On Fri 22-06-18 16:09:06, Felix Kuehling wrote:
> On 2018-06-22 11:24 AM, Michal Hocko wrote:
> > On Fri 22-06-18 17:13:02, Christian König wrote:
> >> Hi Michal,
> >>
> >> [Adding Felix as well]
> >>
> >> Well first of all you have a misconception why at least the AMD graphics
> >> driver need to be able to sleep in an MMU notifier: We need to sleep 
> >> because
> >> we need to wait for hardware operations to finish and *NOT* because we need
> >> to wait for locks.
> >>
> >> I'm not sure if your flag now means that you generally can't sleep in MMU
> >> notifiers any more, but if that's the case at least AMD hardware will break
> >> badly. In our case the approach of waiting for a short time for the process
> >> to be reaped and then select another victim actually sounds like the right
> >> thing to do.
> > Well, I do not need to make the notifier code non blocking all the time.
> > All I need is to ensure that it won't sleep if the flag says so and
> > return -EAGAIN instead.
> >
> > So here is what I do for amdgpu:
> In the case of KFD we also need to take the DQM lock:
> amdgpu_mn_invalidate_range_start_hsa -> amdgpu_amdkfd_evict_userptr ->
> kgd2kfd_quiesce_mm -> kfd_process_evict_queues -> evict_process_queues_cpsch
> So we'd need to pass the blockable parameter all the way through that
> call chain.

Thanks, I have missed that part. So I guess I will start with something
similar to intel-gfx and back off when the current range needs some
treatment. So this on top. Does it look correct?

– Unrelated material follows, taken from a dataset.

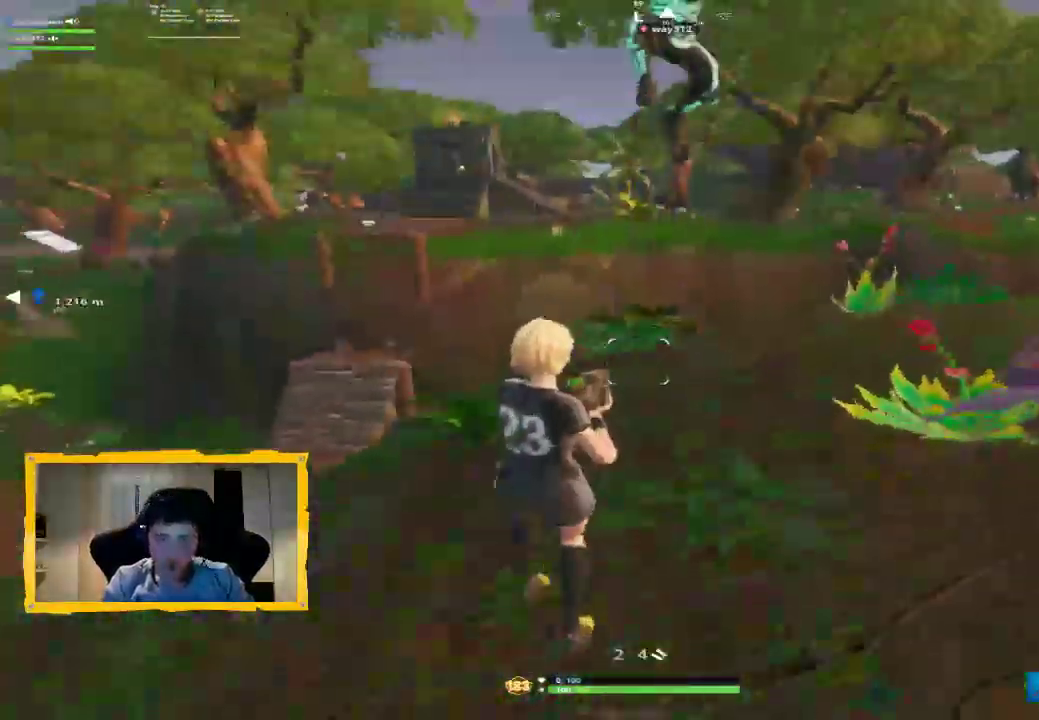
{"dt_ms": 1000, "buttons": [], "left_stick": "down-left", "right_stick": "center", "events": [[200, "right_stick", "center"], [367, "L2", "down"], [367, "right_stick", "up"], [400, "left_stick", "down-left"], [433, "R2", "down"], [467, "L2", "up"], [500, "right_stick", "center"], [533, "R2", "up"], [600, "left_stick", "down"], [967, "left_stick", "down-left"]]}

diff --git a/drivers/gpu/drm/amd/amdgpu/amdgpu_mn.c 
index d138a526feff..e2d422b3eb0b 100644
--- a/drivers/gpu/drm/amd/amdgpu/amdgpu_mn.c
+++ b/drivers/gpu/drm/amd/amdgpu/amdgpu_mn.c
@@ -266,6 +266,11 @@ static int amdgpu_mn_invalidate_range_start_hsa(struct 
mmu_notifier *mn,
                struct amdgpu_mn_node *node;
                struct amdgpu_bo *bo;
+               if (!blockable) {
+                       amdgpu_mn_read_unlock();
+                       return -EAGAIN;
+               }
                node = container_of(it, struct amdgpu_mn_node, it);
                it = interval_tree_iter_next(it, start, end);
Michal Hocko